[工作说明]
a) 引用影评片段中从“此段落如同「地狱」般的船长晚”到“会病入膏肓、无法清醒的象征。”的那一段原文。
b) 在影评片段里,介于游客与职员之间的船长自称是什么人?
c) 接着这篇谈游轮与阶级的影评片段往下续写。

[文档片段]
* * * *
此段落最荒诞且悲哀,莫过于俄罗斯富豪夫人向女服务员提出「交换生活」,坚持要全体员工放下手边工作,好好享受游轮滑水道设施享乐。 从女服务生表情僵直,取代富豪夫人到游泳池泡水,落得浑身制服全湿,到职员丢下晚宴海鲜食材未处理(而后酿成大祸),听客人之命排队等待滑水,在在显示下层阶级的身体,如何遭阶级社会中的掌权者掌控。
当下层阶级作为螺丝钉努力耕耘,上层阶级却浮游云端不食人间烟火,而介于游客与职员间的船长,自称是「社会主义者」,本应好好「掌舵」船只,犹如许多左翼政治家试图以社福政策,导正资本主义社会的弊病,却终究碍于现实难以实践。 船长出场即烂醉于房内,可视为他对理想的幻灭,还做出错误决策,于风雨交加时举办晚宴,做实俄罗斯富豪引用美国总统里根的玩笑话:「社会主义只在两个地方起作用——不需要它的天堂和已经拥有它的地狱。」
此段落如同「地狱」般的船长晚宴,船身无止尽摇晃,旅客维持仪态享受盘中美食,职员在混乱间奋力服侍,谁也没注意山珍海味早已走味,供需平等地位也被打坏,系统失灵而崩毁之时,文明废物才终于倾泻而出。 片中惊人的呕吐场面,即是资本社会发展过剩的象征,但旅客仍试图隐瞒吐意,服务员还请大家「持续进食」以免晕船,都是阶级社会病入膏肓、无法清醒的象征。
如同导演鲁本. 奥斯伦曾提及,人们在文明社会中被训练避免呕吐:「当你正在享用高级美食时有人呕吐,社会契约(social contract)便会被如此强烈打破。」 因此,当船长晚宴过后,充斥呕吐物的餐厅,必须由清洁工清洗,社会主义船长必须被富豪夺走广播全舱的权益。 即便角色们难掩吐意,一切混乱都将被粉饰,暗指着人的「身体都很诚实」,被社会规训得终将回归食物链的秩序。
阶级翻转也逃不出生存宿命,人如动物般的羞耻与焦虑
为本片田调时,鲁本. 奥斯伦发现游轮员工对客房浴缸都很有意见,因为旅客太长试图把浴缸装满香槟、甚至金鱼,导致事后清洗不变,员工甚至提议「应把浴缸从卧室移走」。 这几乎成为第三段落的缩影,当象征当代阶级社会的游轮,早被资本主义荼毒得无以复加时,不如整个「移走」:游轮遭海盗狭持并且炸毁,卡尔、雅雅、富豪与领班等人幸存于小岛,倚靠唯一懂得猎食求生的清洁工阿比盖尔,社会制度被打破而完全翻转。
* * * *
[所示数据]
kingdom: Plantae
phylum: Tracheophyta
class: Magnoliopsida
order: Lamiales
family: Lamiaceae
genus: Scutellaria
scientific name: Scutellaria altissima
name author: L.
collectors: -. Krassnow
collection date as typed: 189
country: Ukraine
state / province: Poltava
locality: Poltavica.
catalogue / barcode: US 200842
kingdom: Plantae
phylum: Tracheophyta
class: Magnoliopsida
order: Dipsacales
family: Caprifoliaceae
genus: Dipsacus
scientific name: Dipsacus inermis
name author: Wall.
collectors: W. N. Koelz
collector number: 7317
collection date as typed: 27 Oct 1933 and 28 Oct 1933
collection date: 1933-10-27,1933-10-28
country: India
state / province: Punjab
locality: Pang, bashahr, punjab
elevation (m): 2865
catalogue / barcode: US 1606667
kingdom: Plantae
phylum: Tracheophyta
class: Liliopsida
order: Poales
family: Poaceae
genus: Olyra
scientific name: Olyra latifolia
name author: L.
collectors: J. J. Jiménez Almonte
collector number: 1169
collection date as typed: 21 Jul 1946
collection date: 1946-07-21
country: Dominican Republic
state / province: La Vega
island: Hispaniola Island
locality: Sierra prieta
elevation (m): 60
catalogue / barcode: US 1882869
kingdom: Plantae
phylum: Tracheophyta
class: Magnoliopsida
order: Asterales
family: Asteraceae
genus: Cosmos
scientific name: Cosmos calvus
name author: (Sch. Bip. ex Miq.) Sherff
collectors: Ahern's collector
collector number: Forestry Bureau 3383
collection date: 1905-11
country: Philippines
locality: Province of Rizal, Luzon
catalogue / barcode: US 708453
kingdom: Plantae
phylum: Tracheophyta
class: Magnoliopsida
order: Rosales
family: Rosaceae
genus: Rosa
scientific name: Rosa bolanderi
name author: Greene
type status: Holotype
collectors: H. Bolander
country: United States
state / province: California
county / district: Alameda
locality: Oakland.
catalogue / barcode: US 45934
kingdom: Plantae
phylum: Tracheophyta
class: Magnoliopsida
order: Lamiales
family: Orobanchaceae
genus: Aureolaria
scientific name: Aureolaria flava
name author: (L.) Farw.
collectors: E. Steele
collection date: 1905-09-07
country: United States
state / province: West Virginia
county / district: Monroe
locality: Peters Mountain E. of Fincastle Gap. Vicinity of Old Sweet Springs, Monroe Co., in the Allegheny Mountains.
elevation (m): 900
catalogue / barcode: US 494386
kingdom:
* * * *
[各题答案]
a)
此段落如同「地狱」般的船长晚宴,船身无止尽摇晃,旅客维持仪态享受盘中美食,职员在混乱间奋力服侍,谁也没注意山珍海味早已走味,供需平等地位也被打坏,系统失灵而崩毁之时,文明废物才终于倾泻而出。 片中惊人的呕吐场面,即是资本社会发展过剩的象征,但旅客仍试图隐瞒吐意,服务员还请大家「持续进食」以免晕船,都是阶级社会病入膏肓、无法清醒的象征。

b) 社会主义者。

c)
电影里的富豪毫无生存技能,欲贩卖劳力士表换在救生舱上睡觉也被拒绝; 领班宝拉欲向阿比盖尔颐指气使,却被对方反呛应尊称她为「船长」,原先阶级社会的财富、头衔、地位皆无用武之地。 片中还无独有偶,重复首段卡尔的遭遇:名模圈的女尊男卑,扩展到他生存的整座小岛,阿比盖尔为领首,雅雅、宝拉则等同副手,建立起微型母系社会,男性气概犹如「岛外资本」一样在此无用武之地。
电影一片段,卡尔与自称为船员的尼尔森守夜,饥肠辘辘偷吃饼干棒,隔天被众人发现并斥责。 即便卡尔试图撒谎、狡辩,也无法掩盖事实,其流露的尴尬神情,正如开场计较约会账单、雅雅决定掏出信用卡时如出一彻,呈现男性被剥离自尊时的羞耻模样。 逗趣的是,鲁本. 奥斯伦参照的是宠物狗被主人质问是否「偷吃」的YouTube影片,造就片中颇具动物性的迷因演出:「我用那支影片给演员观赏参考,我从未看过有更强烈的方式来表达羞耻感。」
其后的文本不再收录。